In the domain of learning and development, which is the world I live in, how to questions are debilitating. If I simply asked myself ‘how to’ continue to run training virtually when many of the trainings were done in person, I may run the risk of taking the version of what I did before, and making a literal translation to an online platform. How to is important, but before I can determine how to run a training that was conducted in-person to now doing it virtually, I need to start with why: why am I running this training now – is this training still valuable? If the answer is yes, then, I need to ask, what is the value of being together on a zoom call for example, versus pre-recording? What scenarios would be most efficient, most impactful, and most effective? Once I understand the available options, I can move into the ‘how to.’ And, in this case, I need to be open to update and change just like the iterations of the drawing on the old sheet of paper. My trainings have to be approached in ways I do not feel the pressure to meet perfection but rather that I aim for the next best version, until I know better. This creates freedom but also demands a willingness to erase, and start again, that can be quite confronting if we like to plan too much ahead or spend too many hours perfecting a project. I remember that feeling when I had to erase a shoe I had drawn on that overused sheet of paper that felt could not be improved upon. I was wrong. The next one was much better – a lesson I will never forget.

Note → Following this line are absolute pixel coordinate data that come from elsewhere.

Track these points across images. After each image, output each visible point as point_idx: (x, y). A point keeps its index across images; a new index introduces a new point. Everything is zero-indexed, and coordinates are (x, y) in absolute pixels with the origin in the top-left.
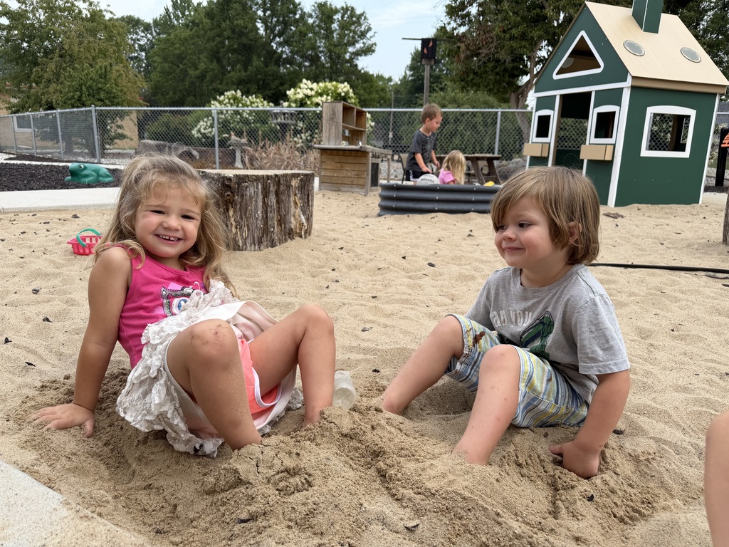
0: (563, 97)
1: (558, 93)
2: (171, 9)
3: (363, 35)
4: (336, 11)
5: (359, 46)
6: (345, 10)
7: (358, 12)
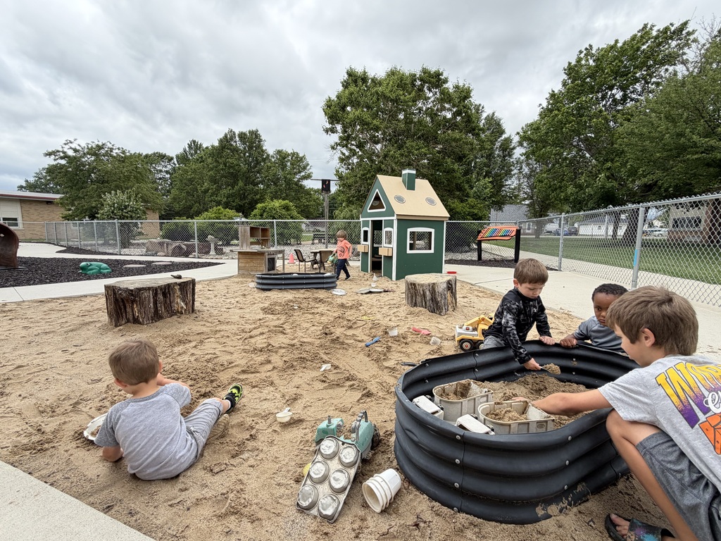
0: (373, 221)
1: (371, 219)
2: (187, 149)
3: (305, 168)
4: (289, 155)
5: (303, 174)
6: (293, 154)
7: (301, 155)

And this takes me to the second part of the drawing analogy – while the why and the what questions offer an opening or a blank slate, the freedom to re-iterate over and over again is a metaphor to the old lines I can hardly see from the erased drawing, but visible enough to serve as reminders of what went well, and what needs to change. Organizations that are conducting continuous ‘pulse-check’ surveys are benefiting from this crisis more than others because they can quickly check what needs to be re-iterated further. Data is fundamentally important in helping companies measure success and it can be done on a continuum. In other words, leaders can do quick checks throughout this crisis rather than at the beginning and end of specific projects. Crisis are rich with insights. I recently run informal 45 min meetings with our 1-7 years of experience team members and quickly found that we had on the spot opportunities for change. A lot of what I heard from these team members’ current experiences were insightful to help me improve our coaching, mentoring, and talent development strategies. I had to be willing to accept that a lot of the efforts we pushed forward earlier in the year were no longer serving their original purpose and we had to make some changes. Obviously, a willingness to act on the data we collect is just as important as collecting the data itself. We have to erase the old lines completely, but be equally willing to roll up our sleeves to start, again, and again, and again.

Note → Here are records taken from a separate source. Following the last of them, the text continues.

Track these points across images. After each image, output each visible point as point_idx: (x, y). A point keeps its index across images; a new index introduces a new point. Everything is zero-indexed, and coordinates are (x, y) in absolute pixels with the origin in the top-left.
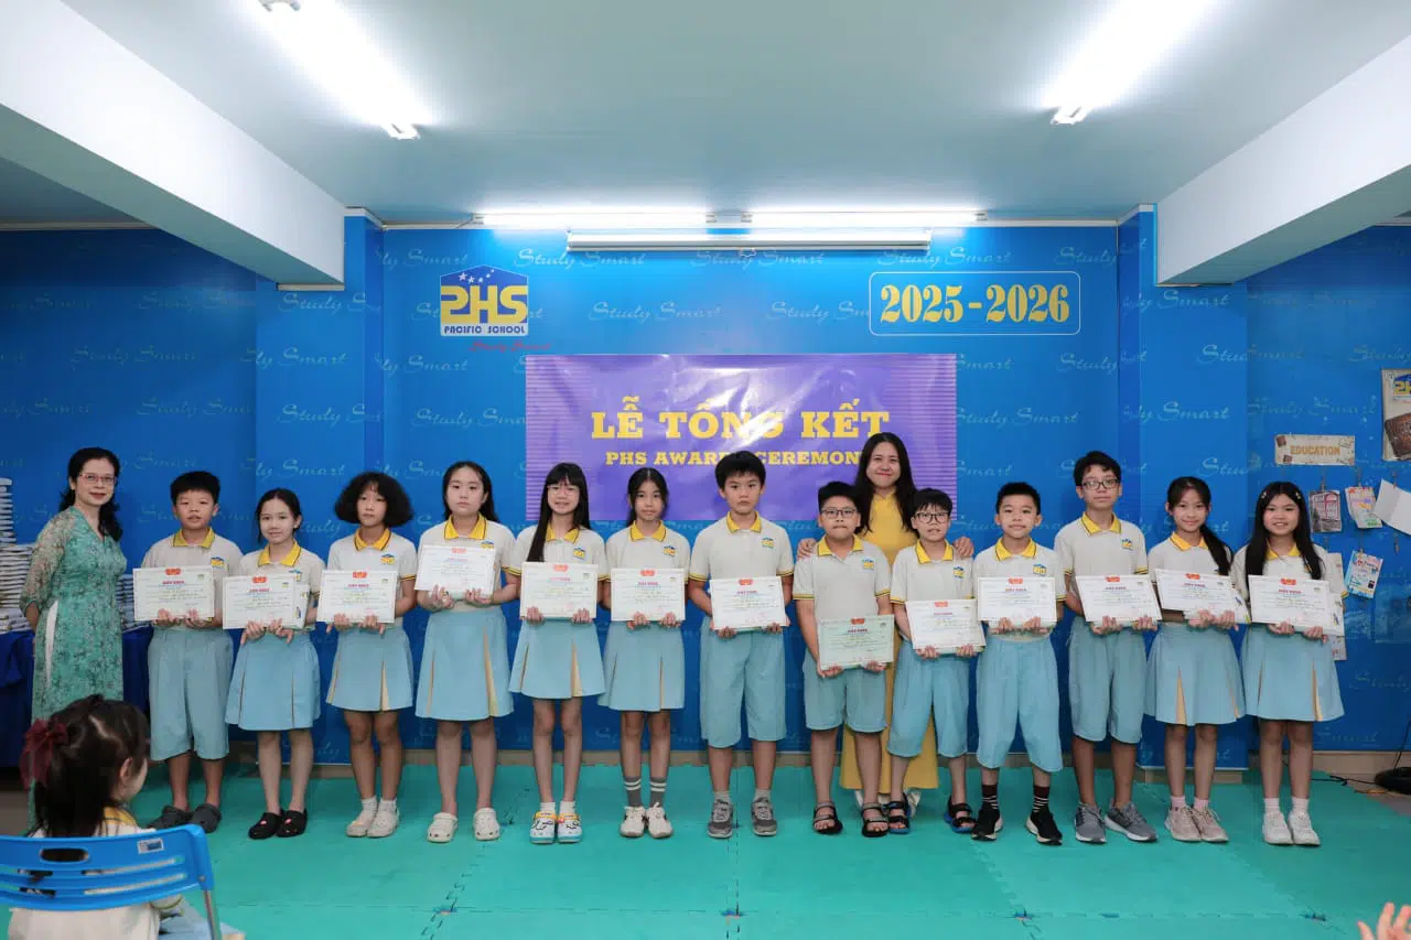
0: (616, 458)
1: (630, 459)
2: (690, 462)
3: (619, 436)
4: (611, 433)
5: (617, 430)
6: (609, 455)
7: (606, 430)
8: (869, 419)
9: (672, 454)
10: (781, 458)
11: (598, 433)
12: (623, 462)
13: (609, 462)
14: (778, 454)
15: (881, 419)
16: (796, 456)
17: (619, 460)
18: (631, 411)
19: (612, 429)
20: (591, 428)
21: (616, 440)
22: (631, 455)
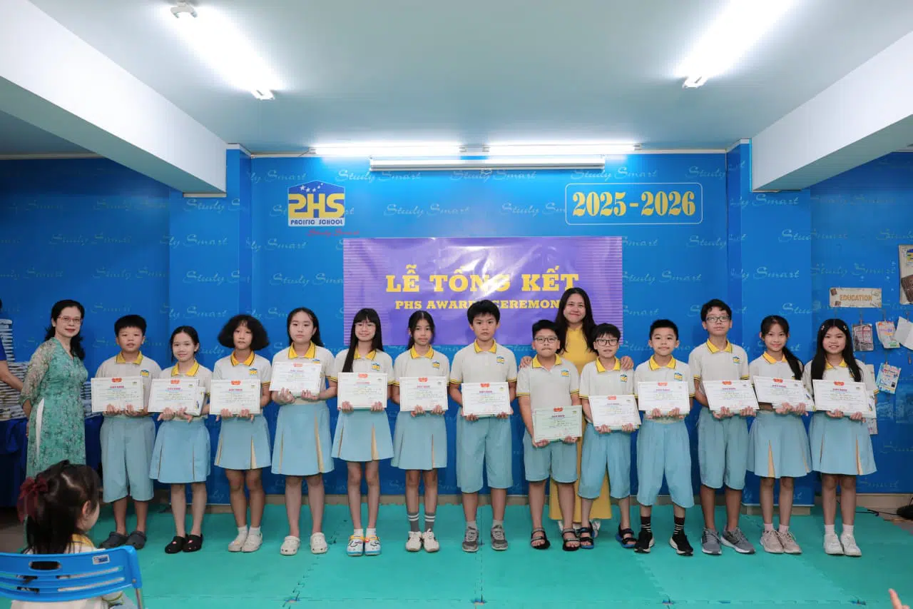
0: (402, 304)
1: (411, 305)
2: (450, 307)
3: (404, 290)
4: (398, 289)
5: (402, 287)
6: (397, 303)
7: (395, 287)
8: (566, 279)
9: (438, 302)
10: (509, 304)
11: (390, 289)
12: (406, 307)
13: (398, 308)
14: (507, 302)
15: (574, 279)
16: (519, 303)
17: (404, 306)
18: (411, 274)
19: (399, 286)
20: (386, 285)
21: (402, 293)
22: (411, 303)
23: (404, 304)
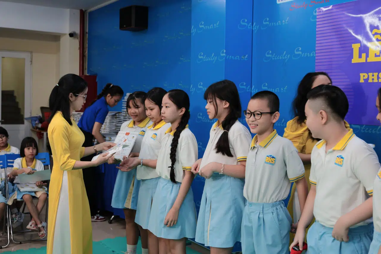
0: (366, 77)
1: (375, 77)
3: (369, 60)
4: (363, 60)
5: (367, 56)
6: (362, 75)
7: (360, 57)
11: (356, 60)
12: (370, 81)
13: (362, 81)
17: (368, 79)
19: (364, 55)
20: (351, 57)
21: (366, 63)
22: (376, 74)
23: (368, 76)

By the way, this is all relevant at an individual level too. If you run your own business, or if you are now on the market looking for another opportunity, frame your questions around what, not how. You will see that a much larger poll of options begin to open up. You can also take personal pulse-checks, and identify personal strategies that are rendering results and those that are not. Be willing to erase, and start again. Aim for speed of learning, not for perfection.

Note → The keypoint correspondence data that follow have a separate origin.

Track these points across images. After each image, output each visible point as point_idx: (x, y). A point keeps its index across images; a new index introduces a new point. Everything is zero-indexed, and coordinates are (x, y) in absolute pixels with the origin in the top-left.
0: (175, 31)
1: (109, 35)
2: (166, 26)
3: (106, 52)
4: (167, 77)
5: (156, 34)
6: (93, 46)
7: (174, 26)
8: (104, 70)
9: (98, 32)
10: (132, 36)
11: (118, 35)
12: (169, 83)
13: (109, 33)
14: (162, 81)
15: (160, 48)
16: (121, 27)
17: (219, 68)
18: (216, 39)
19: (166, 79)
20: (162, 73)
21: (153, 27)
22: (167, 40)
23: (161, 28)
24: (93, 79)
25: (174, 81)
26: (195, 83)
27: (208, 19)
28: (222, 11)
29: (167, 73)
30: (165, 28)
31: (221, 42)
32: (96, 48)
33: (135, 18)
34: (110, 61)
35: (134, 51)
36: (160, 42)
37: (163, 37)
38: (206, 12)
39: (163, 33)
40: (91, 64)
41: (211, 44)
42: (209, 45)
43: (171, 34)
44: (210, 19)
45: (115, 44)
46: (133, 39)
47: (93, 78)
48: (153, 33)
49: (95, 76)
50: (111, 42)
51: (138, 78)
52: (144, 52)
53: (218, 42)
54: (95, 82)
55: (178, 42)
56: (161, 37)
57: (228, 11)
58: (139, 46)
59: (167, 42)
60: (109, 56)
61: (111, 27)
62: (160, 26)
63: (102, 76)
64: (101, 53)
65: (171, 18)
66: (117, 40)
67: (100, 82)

Agility is not a fancy leadership style one needs to get an MBA to understand. In its simplest form, agile leadership is the result of the quality of the questions we ask (from how to why and what), and the speed at which we learn and re-iterate from real data, on any one aspect of our lives and businesses. The data, by the way, needs to come from those directly impacted by the services or systems we are aiming to improve.

This crisis offers all of us what may be the single greatest opportunity for re-imagining and driving deep transformation in this decade, or century. What questions are you asking? What data are you currently using to help you to re-iterate, over and over again?